◆ Challenge A:
Answer these questions about the piece on the Iraq troop surge:
(i) On what date was it published?
(ii) What cost in lives and money does it give for the invasion and occupation?
(iii) In what year did the mayhem go up during an earlier troop surge of similar magnitude?
◆ Challenge B: Print the stretch of the Iraq surge piece from "The media, egged" through "carnage in Iraq.".
◆ Challenge C: Carry on the essay about the Iraq troop surge from where it stops.

--- START OF Selected text ---

Did the Surge Work?

Did the Surge Work?
July 28, 2008
Ivan Eland

The media, egged on by John McCain and his campaign, are going to twist the arm of Barack Obama until he cries “uncle” and admits the U.S. troop “surge” has worked in Iraq.  So far, Obama has not cracked under the pressure and, for reasons of political expediency, admitted this dubious proposition.

The smart political course of action for Obama—but not the correct one—would be to admit the surge has worked to reduce violence but to observe that that’s little solace after a needless invasion and five-year (and counting) occupation that has cost more than 4,000 lives and about $600 billion.  So far, Obama has stuck to the correct, and maybe even charitable, conclusion that the surge is only one of many factors that has reduced the carnage in Iraq. 

Using logic, if the U.S. troop surge had been the cause of the diminished violence, then why did the mayhem go up in 2005 when the United States undertook a troop surge of similar magnitude?  Moreover, because little true political reconciliation has occurred in Iraq since the surge began, if the additional troops were the cause of the new tranquility, that calm should be evaporating now that U.S. forces are being reduced to pre-surge levels.  Yet so far, no spike in violence is occurring.  Thus, the logical conclusion is that other factors are likely to have been more important in improving conditions than the addition of more troops.

--- END OF Selected text ---
--- START OF Stored records ---

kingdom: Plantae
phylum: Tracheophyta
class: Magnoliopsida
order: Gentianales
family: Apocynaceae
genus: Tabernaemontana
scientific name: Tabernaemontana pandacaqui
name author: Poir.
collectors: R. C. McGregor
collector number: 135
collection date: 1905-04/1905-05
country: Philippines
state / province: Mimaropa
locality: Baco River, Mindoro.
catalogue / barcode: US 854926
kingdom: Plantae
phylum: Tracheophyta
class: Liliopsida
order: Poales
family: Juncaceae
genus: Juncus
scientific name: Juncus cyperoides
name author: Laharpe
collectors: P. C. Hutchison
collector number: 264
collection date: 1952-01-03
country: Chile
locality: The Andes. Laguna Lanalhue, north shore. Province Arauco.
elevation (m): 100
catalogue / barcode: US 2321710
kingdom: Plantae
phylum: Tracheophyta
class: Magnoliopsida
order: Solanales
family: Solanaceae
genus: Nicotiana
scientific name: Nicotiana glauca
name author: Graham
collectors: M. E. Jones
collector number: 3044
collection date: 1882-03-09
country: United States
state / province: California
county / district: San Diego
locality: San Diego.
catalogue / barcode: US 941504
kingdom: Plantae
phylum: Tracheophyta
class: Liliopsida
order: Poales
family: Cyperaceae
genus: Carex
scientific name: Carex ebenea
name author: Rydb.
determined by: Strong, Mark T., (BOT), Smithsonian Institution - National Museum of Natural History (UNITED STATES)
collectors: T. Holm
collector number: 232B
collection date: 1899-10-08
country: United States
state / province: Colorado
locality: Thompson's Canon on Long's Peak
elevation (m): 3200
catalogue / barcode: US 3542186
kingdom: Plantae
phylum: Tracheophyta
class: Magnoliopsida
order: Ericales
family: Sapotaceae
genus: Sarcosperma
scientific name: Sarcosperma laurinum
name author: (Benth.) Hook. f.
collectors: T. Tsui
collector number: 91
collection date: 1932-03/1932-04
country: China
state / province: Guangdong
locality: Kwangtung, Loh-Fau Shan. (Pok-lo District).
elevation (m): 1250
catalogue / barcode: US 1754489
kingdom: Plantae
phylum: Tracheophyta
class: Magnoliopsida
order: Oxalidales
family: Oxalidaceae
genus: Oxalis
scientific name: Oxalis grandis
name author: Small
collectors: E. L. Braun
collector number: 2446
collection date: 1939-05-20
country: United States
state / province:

--- END OF Stored records ---

◆ Answer A:
(i) July 28, 2008
(ii) More than 4,000 lives and about $600 billion
(iii) 2005

◆ Answer B:
The media, egged on by John McCain and his campaign, are going to twist the arm of Barack Obama until he cries “uncle” and admits the U.S. troop “surge” has worked in Iraq.  So far, Obama has not cracked under the pressure and, for reasons of political expediency, admitted this dubious proposition.

The smart political course of action for Obama—but not the correct one—would be to admit the surge has worked to reduce violence but to observe that that’s little solace after a needless invasion and five-year (and counting) occupation that has cost more than 4,000 lives and about $600 billion.  So far, Obama has stuck to the correct, and maybe even charitable, conclusion that the surge is only one of many factors that has reduced the carnage in Iraq.

◆ Answer C:
For example, many experts believe that the prior violent cleansing of ethno-sectarian populations has separated the battling Shi’i and Sunni groups and thus reduced the internecine warfare.  Also, the U.S. military finally implemented a true counterinsurgency strategy in which it eschewed killing lots of guerrillas (and civilians collaterally) with heavy firepower and moved toward holding ground and winning the “hearts and minds” of the Iraqi population.  One would have thought it would not have taken the U.S. military so long to relearn this lesson after the searing experience of the Vietnam War.

Finally, and maybe most important, the U.S. decided to negotiate with (Moktada al-Sadr and his Shi’i militia) and pay off (the Sunni guerrillas) enemies to get their forces to quit attacking U.S. troops.  U.S. politicians, thinking it is not macho to do either, have either downplayed these factors or preferred to refer to the latter by euphemism.  The former is especially embarrassing to the politicians because the United States has criticized the new Pakistani government for negotiating with, instead of fighting, the Taliban and other Pakistani militants, while the U.S. government has pursued the same strategy in Iraq with the al-Sadr Shi’i militia.  The latter is embarrassing because it is considered wimpy to pay off, rather than do battle, with your enemies.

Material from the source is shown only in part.